Total Duration: 8 weeks.
Estimated Number of resources to fulfill all P1 requirements:
Design Resources: 1.
Build Resources: 3.
Open Questions
List any open questions that come to mind throughout the lifecycle of this project
Question | Answer | Date Answered |
---|---|---|
What happens when a company wants to update their general commons license? | For now they don’t. | 11/22 |
What happens if a company is allowed to update an agreement and already have licensed content under an existing agreement? | Same as above for now. | 11/22 |
What is our stance if an employee failed to adhere to internal regulations, signs the license and starts sharing even when they technically were not allowed to? |
Out of Scope / Future Functionality
List the known features that are out of scope for this project or might be revisited at a later time.
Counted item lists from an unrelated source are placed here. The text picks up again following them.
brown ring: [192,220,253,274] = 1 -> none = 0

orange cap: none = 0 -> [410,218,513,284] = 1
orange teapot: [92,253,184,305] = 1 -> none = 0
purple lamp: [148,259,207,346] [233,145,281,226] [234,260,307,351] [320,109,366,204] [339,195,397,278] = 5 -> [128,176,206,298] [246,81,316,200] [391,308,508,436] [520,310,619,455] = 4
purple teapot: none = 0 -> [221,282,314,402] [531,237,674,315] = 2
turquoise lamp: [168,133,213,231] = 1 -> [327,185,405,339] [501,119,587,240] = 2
As is case with the assumptions, it is important to list these out so that architects and engineers can plan accordingly for these later updates.
Impacted Product Components
If this project is a component to other areas or an update to an existing product, specifically call out where this product will interact with other areas.
User Interaction and Design
Link to mockups, prototypes, or screenshots related to the requirements.
Process Flow Diagrams
Links to user journeys, process flow, or other diagrams related to the requirements.
Guides
If there are UI components to this requirement, list the main areas where interactive user guides would be needed.
Additional References
List and link to any other reference sites, documents … that might be important to the reader.